На этом цитирование статьи Е.Ю. Полтавец прекращается из-за опасений, что её содержание может потрясти — и серьёзно! — умы, в знаниях ещё нетвёрдые.
Однако вопрос остаётся: а всё-таки — что делать с Плюшкиным на уроке, в классе?
Рискну предположить, что сама версия о возможном духовном преображении Плюшкина возникла и получила последующее распространение как реакция на жёсткие социологические истолкования «Мёртвых душ». Её сторонники стремились обозначить в этом произведении нечто большее, чем банальная сатира на чиновников и помещиков (подчеркнём: слово для Гоголя отнюдь не несущее отрицательный смысл, что не раз и не два он подтверждает написанным собственноручно).
Так было раскопано и вознесено летучее и, честно говоря, допускающее разные толкования вышеприводившееся упоминание Плюшкина в «Выбранных местах…». Способствовала упрочению этой концепции и политическая конъюнктура советского времени, когда читали лишь письмо Гоголя Белинскому, а вот ответ писателя критику замалчивали, когда предельно упрощалась история духовных исканий писателя.

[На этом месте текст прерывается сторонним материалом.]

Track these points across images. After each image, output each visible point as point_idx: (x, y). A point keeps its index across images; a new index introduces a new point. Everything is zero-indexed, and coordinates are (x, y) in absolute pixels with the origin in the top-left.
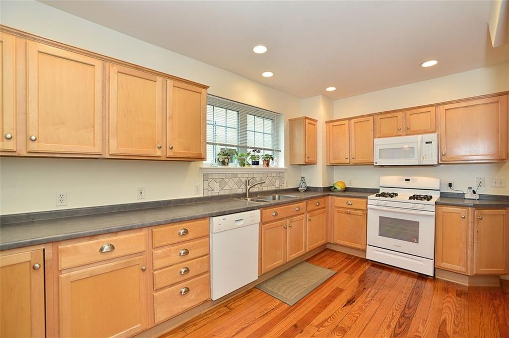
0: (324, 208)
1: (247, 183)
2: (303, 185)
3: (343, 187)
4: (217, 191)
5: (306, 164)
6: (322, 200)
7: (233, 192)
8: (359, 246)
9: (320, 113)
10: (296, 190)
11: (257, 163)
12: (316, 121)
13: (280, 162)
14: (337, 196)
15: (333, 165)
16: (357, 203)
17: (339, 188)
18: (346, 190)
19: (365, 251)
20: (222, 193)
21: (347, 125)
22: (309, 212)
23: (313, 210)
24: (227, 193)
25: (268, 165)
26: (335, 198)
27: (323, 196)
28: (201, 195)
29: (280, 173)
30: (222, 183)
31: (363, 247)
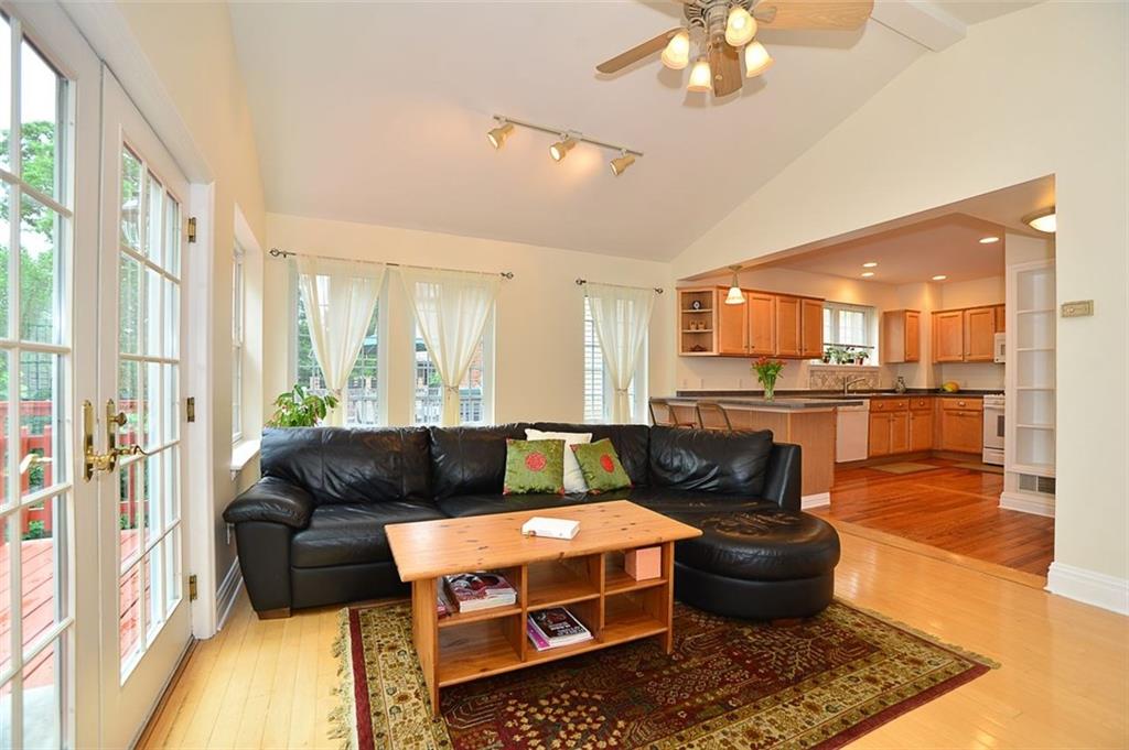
0: (929, 409)
1: (844, 381)
2: (901, 387)
3: (955, 388)
4: (820, 387)
5: (907, 362)
6: (927, 401)
7: (831, 389)
8: (974, 450)
9: (925, 302)
10: (893, 391)
11: (852, 361)
12: (919, 312)
13: (873, 360)
14: (946, 397)
15: (940, 363)
16: (972, 403)
17: (949, 388)
18: (960, 392)
19: (981, 455)
20: (823, 388)
21: (960, 317)
22: (911, 410)
23: (915, 410)
24: (827, 389)
25: (861, 363)
26: (944, 399)
27: (930, 397)
28: (808, 389)
29: (873, 371)
30: (824, 380)
31: (979, 451)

В этих условиях любые рассуждения и размышления о проблемах не мёртвых “ревижских душ”, а о душе в метафизическом, религиозном смысле слова была одновременно и литературоведческой фрондой, и актом нравственного противостояния безбожному режиму. Здесь следует подчеркнуть знаменательную подробность: авторитетный учёный русского зарубежья протоиерей В.В. Зеньковский в своей книге «Н.В. Гоголь» о духовном возрождении Плюшкина пишет скептически (“...где тут думать об «обновлении» души”).
К сожалению, в посткоммунистических, бесцензурных условиях шаткая эта версия о духовно возродившемся Плюшкине не была проверена свободным научным разбором, а оказалась очень удобной для ряда литературоведов, ставших искать христианские и православные мотивы повсюду в литературе с той же истовостью, с какой их старшие коллеги искали и повсюду находили мотивы классовости, партийности и народности. Само собой, что вскоре всё это вновь стало просачиваться и в современное школьное литературное образование.
Однако предаваться метафизическим прениям можно сколько угодно на литературоведческих собраниях. А главной целью изучения «Мёртвых душ» в школе остаётся чтение и рассмотрение именно завершённого первого тома поэмы. И здесь, разумеется, могут применяться разные подходы и приёмы.
Но при этом никто не имеет права бескрылым ли разделением живых образов на совокупность “отрицательных” и “положительных” качеств характера и поведения, фантастическими ли версиями в ритмах “интертекстуальности” отвращать подростков от шедевра, самодостаточно живущего в слове.